The reports from our generals in Afghanistan—trying to convince the public to support extension of the war, to be shortly reviewed by the President– remind me of a study by anthropologist E. E. Evans-Pritchard. He wondered how rain makers could stay in business, given that they hardly produce rain on demand. The shamans, he found, had well-honed explanations that kept them in business. Our generals are using the same rationales to keep going. When no raindrops followed the rain makers’ dance, they would claim that the dance was not properly performed. Our generals argue that we did not fight right in the first six years of our engagement in Afghanistan—but now they have found a better way: it is called counterinsurgency. So far, though, it has not produced any better results.
If still no rain was coming the rain makers in Africa would argue that some external force interfered, and it is to be blamed for their failings. Our generals are employing a similar argument . Indeed, they name the external force. They call it Pakistan—which provides a safe haven for the Taliban—and the ISI is said to arm them and provide them with intelligence and training. True enough, but this “external” force is not going away.
And if countering the external force with a new dance still did not do the trick, the shamans held that the dance had to be done over again, and that it will rain—only later. The generals argue that they need more time; they assure us they will prevail by 2014 or by 2015, or—some say—it will take even longer.
Indeed, the generals have a rationale they can add to the rain makers’ repertoire. They say that they did not have enough “dancers”. And whatever additional numbers they get is never enough.
There is one very telling difference. Eventually, it would rains and “validate” the shamans. I am far from sure that our generals will be able to keep us supporting their “dances” for long enough for them to win in Afghanistan, if only because what winning means is changing all the time.

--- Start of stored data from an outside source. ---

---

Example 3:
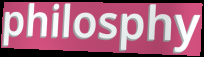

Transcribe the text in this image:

philosphy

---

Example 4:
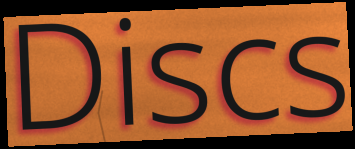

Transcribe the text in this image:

Discs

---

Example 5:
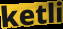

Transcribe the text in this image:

ketli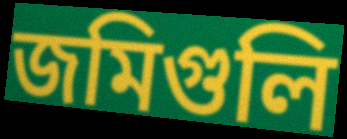
জমিগুলিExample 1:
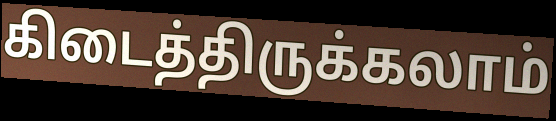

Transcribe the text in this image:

கிடைத்திருக்கலாம்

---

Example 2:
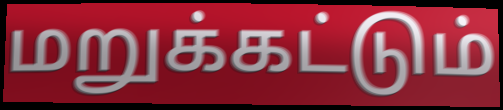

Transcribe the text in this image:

மறுக்கட்டும்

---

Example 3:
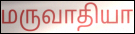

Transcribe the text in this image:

மருவாதியா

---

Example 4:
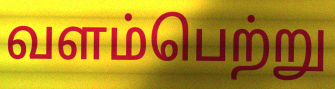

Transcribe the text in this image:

வளம்பெற்று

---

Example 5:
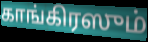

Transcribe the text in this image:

காங்கிரஸும்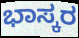
ಭಾಸ್ಕರ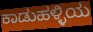
ಕಾಡುಹಳ್ಳಿಯ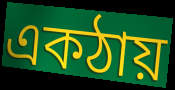
একঠায়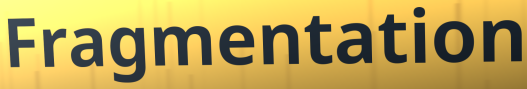
Fragmentation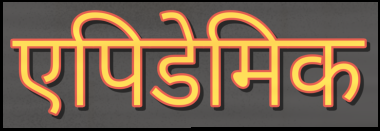
एपिडेमिक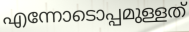
എന്നോടൊപ്പമുള്ളത്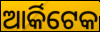
ଆର୍କିଟେକ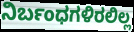
ನಿರ್ಬಂಧಗಳಿರಲಿಲ್ಲ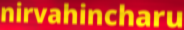
nirvahincharuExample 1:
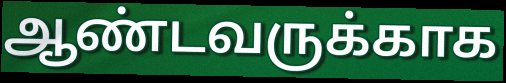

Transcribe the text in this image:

ஆண்டவருக்காக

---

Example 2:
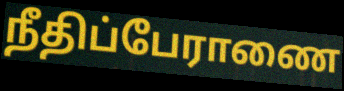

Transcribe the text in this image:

நீதிப்பேராணை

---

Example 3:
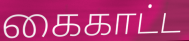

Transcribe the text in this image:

கைகாட்ட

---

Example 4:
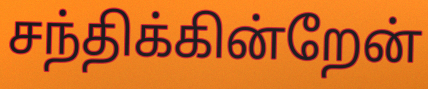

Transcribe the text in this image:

சந்திக்கின்றேன்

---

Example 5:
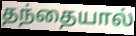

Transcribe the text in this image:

தந்தையால்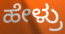
ಹೇಳ್ರುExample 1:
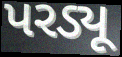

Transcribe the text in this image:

પરડ્યૂ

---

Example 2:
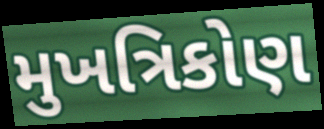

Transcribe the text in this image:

મુખત્રિકોણ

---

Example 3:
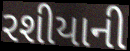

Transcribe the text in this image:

રશીયાની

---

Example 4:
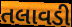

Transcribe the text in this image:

તલાવડી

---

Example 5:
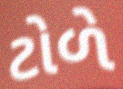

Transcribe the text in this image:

ટોળે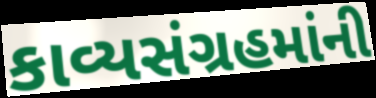
કાવ્યસંગ્રહમાંનીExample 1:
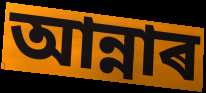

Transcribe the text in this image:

আন্নাৰ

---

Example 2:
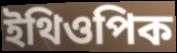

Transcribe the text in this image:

ইথিওপিক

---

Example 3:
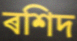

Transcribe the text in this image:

ৰশিদ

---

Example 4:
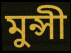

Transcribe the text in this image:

মুন্সী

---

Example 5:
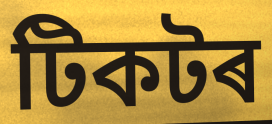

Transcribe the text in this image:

টিকটৰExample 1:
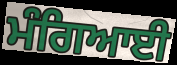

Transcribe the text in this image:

ਮੰਗਿਆਈ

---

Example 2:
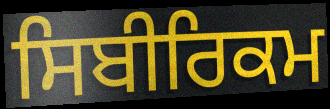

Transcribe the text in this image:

ਸਿਬੀਰਿਕਮ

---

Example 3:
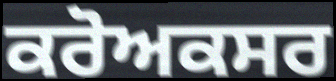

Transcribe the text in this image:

ਕਰੋਅਕਸਰ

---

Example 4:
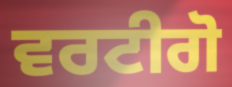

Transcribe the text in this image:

ਵਰਟੀਗੋ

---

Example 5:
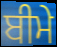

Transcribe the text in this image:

ਬੀਮੇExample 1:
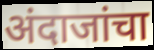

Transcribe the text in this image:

अंदाजांचा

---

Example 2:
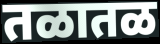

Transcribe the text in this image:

तळातळ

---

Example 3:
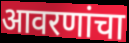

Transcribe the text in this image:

आवरणांचा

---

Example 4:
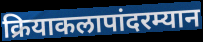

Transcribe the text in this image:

क्रियाकलापांदरम्यान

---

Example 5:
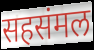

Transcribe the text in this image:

सहसंमलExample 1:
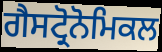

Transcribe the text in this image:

ਗੈਸਟ੍ਰੋਨੋਮਿਕਲ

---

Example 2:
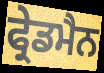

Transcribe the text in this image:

ਫ੍ਰੇਡਮੈਨ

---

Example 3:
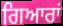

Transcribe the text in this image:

ਗਿਆਰਾਂ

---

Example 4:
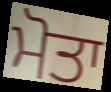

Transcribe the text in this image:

ਮੋਤਾ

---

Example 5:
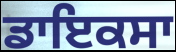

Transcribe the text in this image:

ਡਾਇਕਸਾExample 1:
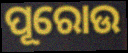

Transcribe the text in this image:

ପୂରୋଉ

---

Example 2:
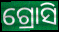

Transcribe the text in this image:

ଗ୍ରୋସି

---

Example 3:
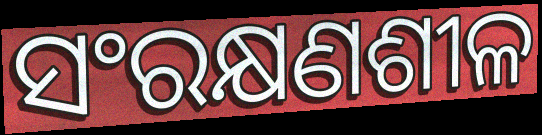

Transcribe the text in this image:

ସଂରକ୍ଷଣଶୀଳ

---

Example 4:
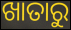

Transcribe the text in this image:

ଖାତାରୁ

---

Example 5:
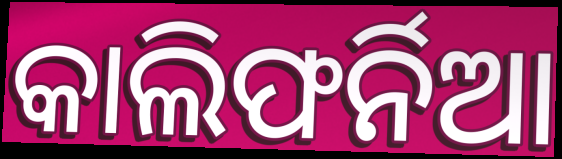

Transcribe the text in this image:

କାଲିଫର୍ନିଆ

We first were in Afghanistan—in wake of the 2001 attacks on our homeland to ensure that it did not harbor terrorists. Indeed, as late as 2009 President Obama defined our mission there as “to disrupt, dismantle and defeat al Qaeda,” period. Since then, the mission has been expanded to include building a legitimate and effective government in this 12th-century country, in order to prevent future terrorists from making it their home, a very tall order, at best. We recently added that we cannot leave unless the Taliban agree to abide by the Afghan constitution that guarantees women’s rights. We are now also told that we must stay there to avoid a civil war.

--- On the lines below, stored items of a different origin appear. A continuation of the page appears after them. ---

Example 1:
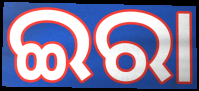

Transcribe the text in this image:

ଇରା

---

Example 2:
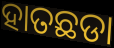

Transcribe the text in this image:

ହାତଛଡା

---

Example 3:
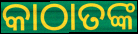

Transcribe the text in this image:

କାଠାତଙ୍କ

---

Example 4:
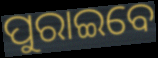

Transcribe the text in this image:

ପୁରାଇବେ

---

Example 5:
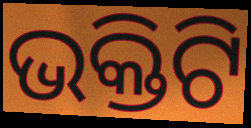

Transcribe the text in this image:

ଭକ୍ତିଟି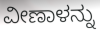
ವೀಣಾಳನ್ನುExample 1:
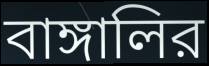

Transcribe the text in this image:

বাঙ্গালির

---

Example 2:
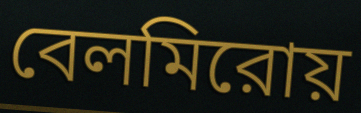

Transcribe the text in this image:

বেলমিরোয়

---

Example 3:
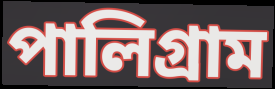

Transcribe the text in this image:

পালিগ্রাম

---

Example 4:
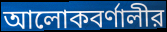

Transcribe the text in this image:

আলোকবর্ণালীর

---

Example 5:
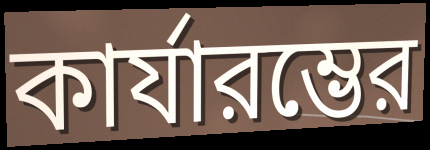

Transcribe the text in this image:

কার্যারম্ভেরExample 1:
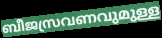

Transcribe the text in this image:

ബീജസ്രവണവുമുള്ള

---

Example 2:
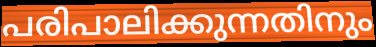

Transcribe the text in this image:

പരിപാലിക്കുന്നതിനും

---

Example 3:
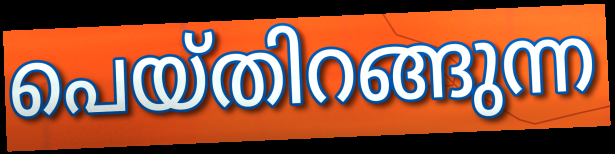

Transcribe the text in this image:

പെയ്തിറങ്ങുന്ന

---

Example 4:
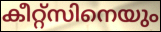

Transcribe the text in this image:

കീറ്റ്സിനെയും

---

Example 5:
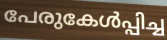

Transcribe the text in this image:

പേരുകേൾപ്പിച്ച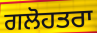
ਗਲੋਹਤਰਾ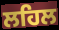
ਲਹਿਲ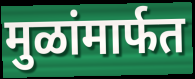
मुळांमार्फत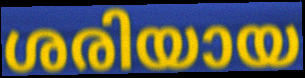
ശരിയായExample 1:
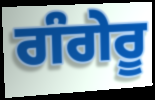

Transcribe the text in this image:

ਗੰਗੇਰੂ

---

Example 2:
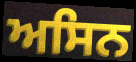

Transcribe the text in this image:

ਅਸਿਨ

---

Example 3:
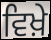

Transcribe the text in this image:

ਵਿਖ਼ੇ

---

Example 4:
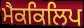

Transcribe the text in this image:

ਮੈਕਕਿਲਿਪ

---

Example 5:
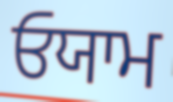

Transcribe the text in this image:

ਓਯਾਮ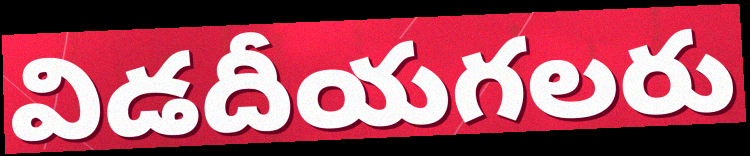
విడదీయగలరు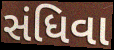
સંધિવા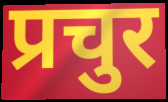
प्रचुर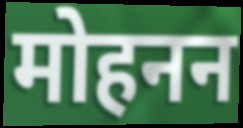
मोहनन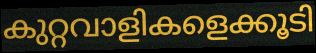
കുറ്റവാളികളെക്കൂടി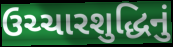
ઉચ્ચારશુદ્ધિનું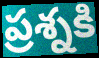
ప్రశ్నకి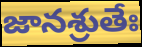
జానశ్రుతేః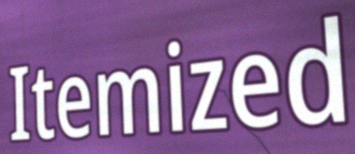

The most recent twist, in this ever changing –and growing—rationale is that if we leave, it would “be a big shot in the arm to different militant groups in the region, groups that are not just Taliban insurgents—and they are diverse—but groups such as the Lashkar-e-Taiba that are fighting into Kashmir and want to attack India, and groups in Tariqi Taliban in Pakistan that are fighting the Pakistanis,” according to Caroline Wadhams, Director for South Asia Security Studies at the influential Center for American Progress. Still others argue that India will be troubled if Pakistan can unduly influence the post–U.S. Afghanistan, and—that Pakistan will be upset if India gains more influence after we leave. Some even argued that our retreat could lead to a regional war.
Those of us who opposed the war in Vietnam and the 2003 invasion of Iraq, find all this all too familiar. Generals are wisely very reluctant to go to war, but once they do, they hate cutting their losses and calling it a day. This is why we must raise our voices. We cannot build a legitimate, effective government in Afghanistan. We should let the people of Afghanistan figure out what kind of government they want. And it is up to Pakistan and India to work out their differences, curb terrorist groups that aim to undermine their regimes. We never could be the world’s policeman, and we are less equipped to do so now than we were in more affluent days. Above all, never mind the shamans’ excuses. Look at the result, here and now.
Amitai Etzioni is a professor of international relations at the George Washington University and the author of Security First (Yale 2007).